→ Aim of the exercise
The records below are to be retyped in full. Keep every word.

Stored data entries
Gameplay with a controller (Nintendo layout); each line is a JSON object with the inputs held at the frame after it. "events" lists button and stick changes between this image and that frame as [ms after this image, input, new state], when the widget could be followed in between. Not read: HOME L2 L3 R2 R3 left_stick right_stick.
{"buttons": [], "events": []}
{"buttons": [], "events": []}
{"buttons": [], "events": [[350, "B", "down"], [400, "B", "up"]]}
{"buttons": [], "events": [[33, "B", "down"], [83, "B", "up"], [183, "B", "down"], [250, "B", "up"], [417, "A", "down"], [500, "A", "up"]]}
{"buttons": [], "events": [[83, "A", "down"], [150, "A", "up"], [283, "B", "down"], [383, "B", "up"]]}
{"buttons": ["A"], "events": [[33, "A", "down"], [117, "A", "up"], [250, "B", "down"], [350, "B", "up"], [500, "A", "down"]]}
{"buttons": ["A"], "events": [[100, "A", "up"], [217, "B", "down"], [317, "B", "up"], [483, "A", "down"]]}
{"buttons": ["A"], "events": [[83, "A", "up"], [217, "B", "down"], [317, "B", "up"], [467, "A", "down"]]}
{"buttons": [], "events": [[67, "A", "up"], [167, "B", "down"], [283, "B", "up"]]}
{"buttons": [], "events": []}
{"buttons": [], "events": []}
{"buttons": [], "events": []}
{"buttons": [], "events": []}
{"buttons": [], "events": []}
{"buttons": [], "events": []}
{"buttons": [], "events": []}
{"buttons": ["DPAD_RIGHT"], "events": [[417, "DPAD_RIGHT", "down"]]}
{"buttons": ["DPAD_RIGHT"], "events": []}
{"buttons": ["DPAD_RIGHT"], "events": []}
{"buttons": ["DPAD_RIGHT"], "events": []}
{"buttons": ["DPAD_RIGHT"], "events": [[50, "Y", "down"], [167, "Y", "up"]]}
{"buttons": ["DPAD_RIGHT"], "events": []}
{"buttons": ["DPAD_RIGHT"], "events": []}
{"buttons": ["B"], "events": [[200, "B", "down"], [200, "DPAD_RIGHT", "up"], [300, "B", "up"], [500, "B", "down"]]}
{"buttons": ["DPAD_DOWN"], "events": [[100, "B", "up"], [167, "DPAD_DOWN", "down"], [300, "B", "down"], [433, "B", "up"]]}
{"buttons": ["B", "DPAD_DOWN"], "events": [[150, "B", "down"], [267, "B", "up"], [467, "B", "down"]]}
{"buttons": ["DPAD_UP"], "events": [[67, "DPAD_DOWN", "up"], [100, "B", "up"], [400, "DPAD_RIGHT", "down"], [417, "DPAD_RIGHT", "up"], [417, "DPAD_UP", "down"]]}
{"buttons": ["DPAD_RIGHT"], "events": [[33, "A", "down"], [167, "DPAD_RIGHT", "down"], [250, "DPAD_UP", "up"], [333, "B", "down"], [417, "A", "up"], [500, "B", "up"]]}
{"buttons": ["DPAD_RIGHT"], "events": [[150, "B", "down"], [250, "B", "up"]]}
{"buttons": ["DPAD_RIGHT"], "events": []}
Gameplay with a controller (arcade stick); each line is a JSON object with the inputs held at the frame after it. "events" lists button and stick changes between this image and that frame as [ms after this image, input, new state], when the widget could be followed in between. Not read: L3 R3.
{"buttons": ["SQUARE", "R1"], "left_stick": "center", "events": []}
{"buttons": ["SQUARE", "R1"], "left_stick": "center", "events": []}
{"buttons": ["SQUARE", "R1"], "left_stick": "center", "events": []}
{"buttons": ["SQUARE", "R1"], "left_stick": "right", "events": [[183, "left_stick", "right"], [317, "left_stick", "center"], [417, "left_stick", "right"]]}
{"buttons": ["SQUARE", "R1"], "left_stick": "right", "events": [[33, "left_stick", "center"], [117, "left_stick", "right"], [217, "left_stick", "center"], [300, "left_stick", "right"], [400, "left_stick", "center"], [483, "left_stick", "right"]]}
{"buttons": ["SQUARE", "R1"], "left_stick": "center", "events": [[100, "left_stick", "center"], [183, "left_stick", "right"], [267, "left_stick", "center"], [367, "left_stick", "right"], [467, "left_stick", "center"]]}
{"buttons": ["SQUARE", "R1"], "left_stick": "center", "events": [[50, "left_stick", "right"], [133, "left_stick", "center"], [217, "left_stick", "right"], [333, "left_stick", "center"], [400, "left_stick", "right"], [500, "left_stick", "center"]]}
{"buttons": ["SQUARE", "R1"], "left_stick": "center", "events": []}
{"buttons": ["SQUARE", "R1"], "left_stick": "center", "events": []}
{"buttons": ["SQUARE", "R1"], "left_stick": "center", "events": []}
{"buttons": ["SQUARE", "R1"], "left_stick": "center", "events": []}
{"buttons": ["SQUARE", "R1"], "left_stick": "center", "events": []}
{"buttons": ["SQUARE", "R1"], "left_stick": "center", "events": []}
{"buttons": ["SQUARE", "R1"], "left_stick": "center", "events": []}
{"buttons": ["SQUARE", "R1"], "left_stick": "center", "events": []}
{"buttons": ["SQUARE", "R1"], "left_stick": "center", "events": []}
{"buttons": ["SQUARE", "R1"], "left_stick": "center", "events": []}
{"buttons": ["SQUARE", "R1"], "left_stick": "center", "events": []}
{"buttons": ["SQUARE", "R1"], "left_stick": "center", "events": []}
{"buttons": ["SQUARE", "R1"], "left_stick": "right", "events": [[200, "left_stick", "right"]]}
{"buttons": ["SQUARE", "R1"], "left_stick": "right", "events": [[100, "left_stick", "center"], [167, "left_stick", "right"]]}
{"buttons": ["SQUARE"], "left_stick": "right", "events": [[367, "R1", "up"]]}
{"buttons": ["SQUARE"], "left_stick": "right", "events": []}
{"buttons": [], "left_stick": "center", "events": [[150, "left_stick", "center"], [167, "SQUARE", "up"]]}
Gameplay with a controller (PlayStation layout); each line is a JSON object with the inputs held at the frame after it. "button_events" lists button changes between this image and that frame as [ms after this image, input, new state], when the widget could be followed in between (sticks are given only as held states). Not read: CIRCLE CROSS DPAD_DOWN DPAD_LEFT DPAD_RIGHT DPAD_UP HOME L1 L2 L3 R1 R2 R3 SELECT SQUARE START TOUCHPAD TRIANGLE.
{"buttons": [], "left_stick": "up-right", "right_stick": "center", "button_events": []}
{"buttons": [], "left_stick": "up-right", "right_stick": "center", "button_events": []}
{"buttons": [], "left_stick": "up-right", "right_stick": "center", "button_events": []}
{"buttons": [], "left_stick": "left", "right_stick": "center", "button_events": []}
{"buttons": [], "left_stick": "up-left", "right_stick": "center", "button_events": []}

→ Exercise result
Gameplay with a controller (Nintendo layout); each line is a JSON object with the inputs held at the frame after it. "events" lists button and stick changes between this image and that frame as [ms after this image, input, new state], when the widget could be followed in between. Not read: HOME L2 L3 R2 R3 left_stick right_stick.
{"buttons": [], "events": []}
{"buttons": [], "events": []}
{"buttons": [], "events": [[350, "B", "down"], [400, "B", "up"]]}
{"buttons": [], "events": [[33, "B", "down"], [83, "B", "up"], [183, "B", "down"], [250, "B", "up"], [417, "A", "down"], [500, "A", "up"]]}
{"buttons": [], "events": [[83, "A", "down"], [150, "A", "up"], [283, "B", "down"], [383, "B", "up"]]}
{"buttons": ["A"], "events": [[33, "A", "down"], [117, "A", "up"], [250, "B", "down"], [350, "B", "up"], [500, "A", "down"]]}
{"buttons": ["A"], "events": [[100, "A", "up"], [217, "B", "down"], [317, "B", "up"], [483, "A", "down"]]}
{"buttons": ["A"], "events": [[83, "A", "up"], [217, "B", "down"], [317, "B", "up"], [467, "A", "down"]]}
{"buttons": [], "events": [[67, "A", "up"], [167, "B", "down"], [283, "B", "up"]]}
{"buttons": [], "events": []}
{"buttons": [], "events": []}
{"buttons": [], "events": []}
{"buttons": [], "events": []}
{"buttons": [], "events": []}
{"buttons": [], "events": []}
{"buttons": [], "events": []}
{"buttons": ["DPAD_RIGHT"], "events": [[417, "DPAD_RIGHT", "down"]]}
{"buttons": ["DPAD_RIGHT"], "events": []}
{"buttons": ["DPAD_RIGHT"], "events": []}
{"buttons": ["DPAD_RIGHT"], "events": []}
{"buttons": ["DPAD_RIGHT"], "events": [[50, "Y", "down"], [167, "Y", "up"]]}
{"buttons": ["DPAD_RIGHT"], "events": []}
{"buttons": ["DPAD_RIGHT"], "events": []}
{"buttons": ["B"], "events": [[200, "B", "down"], [200, "DPAD_RIGHT", "up"], [300, "B", "up"], [500, "B", "down"]]}
{"buttons": ["DPAD_DOWN"], "events": [[100, "B", "up"], [167, "DPAD_DOWN", "down"], [300, "B", "down"], [433, "B", "up"]]}
{"buttons": ["B", "DPAD_DOWN"], "events": [[150, "B", "down"], [267, "B", "up"], [467, "B", "down"]]}
{"buttons": ["DPAD_UP"], "events": [[67, "DPAD_DOWN", "up"], [100, "B", "up"], [400, "DPAD_RIGHT", "down"], [417, "DPAD_RIGHT", "up"], [417, "DPAD_UP", "down"]]}
{"buttons": ["DPAD_RIGHT"], "events": [[33, "A", "down"], [167, "DPAD_RIGHT", "down"], [250, "DPAD_UP", "up"], [333, "B", "down"], [417, "A", "up"], [500, "B", "up"]]}
{"buttons": ["DPAD_RIGHT"], "events": [[150, "B", "down"], [250, "B", "up"]]}
{"buttons": ["DPAD_RIGHT"], "events": []}
Gameplay with a controller (arcade stick); each line is a JSON object with the inputs held at the frame after it. "events" lists button and stick changes between this image and that frame as [ms after this image, input, new state], when the widget could be followed in between. Not read: L3 R3.
{"buttons": ["SQUARE", "R1"], "left_stick": "center", "events": []}
{"buttons": ["SQUARE", "R1"], "left_stick": "center", "events": []}
{"buttons": ["SQUARE", "R1"], "left_stick": "center", "events": []}
{"buttons": ["SQUARE", "R1"], "left_stick": "right", "events": [[183, "left_stick", "right"], [317, "left_stick", "center"], [417, "left_stick", "right"]]}
{"buttons": ["SQUARE", "R1"], "left_stick": "right", "events": [[33, "left_stick", "center"], [117, "left_stick", "right"], [217, "left_stick", "center"], [300, "left_stick", "right"], [400, "left_stick", "center"], [483, "left_stick", "right"]]}
{"buttons": ["SQUARE", "R1"], "left_stick": "center", "events": [[100, "left_stick", "center"], [183, "left_stick", "right"], [267, "left_stick", "center"], [367, "left_stick", "right"], [467, "left_stick", "center"]]}
{"buttons": ["SQUARE", "R1"], "left_stick": "center", "events": [[50, "left_stick", "right"], [133, "left_stick", "center"], [217, "left_stick", "right"], [333, "left_stick", "center"], [400, "left_stick", "right"], [500, "left_stick", "center"]]}
{"buttons": ["SQUARE", "R1"], "left_stick": "center", "events": []}
{"buttons": ["SQUARE", "R1"], "left_stick": "center", "events": []}
{"buttons": ["SQUARE", "R1"], "left_stick": "center", "events": []}
{"buttons": ["SQUARE", "R1"], "left_stick": "center", "events": []}
{"buttons": ["SQUARE", "R1"], "left_stick": "center", "events": []}
{"buttons": ["SQUARE", "R1"], "left_stick": "center", "events": []}
{"buttons": ["SQUARE", "R1"], "left_stick": "center", "events": []}
{"buttons": ["SQUARE", "R1"], "left_stick": "center", "events": []}
{"buttons": ["SQUARE", "R1"], "left_stick": "center", "events": []}
{"buttons": ["SQUARE", "R1"], "left_stick": "center", "events": []}
{"buttons": ["SQUARE", "R1"], "left_stick": "center", "events": []}
{"buttons": ["SQUARE", "R1"], "left_stick": "center", "events": []}
{"buttons": ["SQUARE", "R1"], "left_stick": "right", "events": [[200, "left_stick", "right"]]}
{"buttons": ["SQUARE", "R1"], "left_stick": "right", "events": [[100, "left_stick", "center"], [167, "left_stick", "right"]]}
{"buttons": ["SQUARE"], "left_stick": "right", "events": [[367, "R1", "up"]]}
{"buttons": ["SQUARE"], "left_stick": "right", "events": []}
{"buttons": [], "left_stick": "center", "events": [[150, "left_stick", "center"], [167, "SQUARE", "up"]]}
Gameplay with a controller (PlayStation layout); each line is a JSON object with the inputs held at the frame after it. "button_events" lists button changes between this image and that frame as [ms after this image, input, new state], when the widget could be followed in between (sticks are given only as held states). Not read: CIRCLE CROSS DPAD_DOWN DPAD_LEFT DPAD_RIGHT DPAD_UP HOME L1 L2 L3 R1 R2 R3 SELECT SQUARE START TOUCHPAD TRIANGLE.
{"buttons": [], "left_stick": "up-right", "right_stick": "center", "button_events": []}
{"buttons": [], "left_stick": "up-right", "right_stick": "center", "button_events": []}
{"buttons": [], "left_stick": "up-right", "right_stick": "center", "button_events": []}
{"buttons": [], "left_stick": "left", "right_stick": "center", "button_events": []}
{"buttons": [], "left_stick": "up-left", "right_stick": "center", "button_events": []}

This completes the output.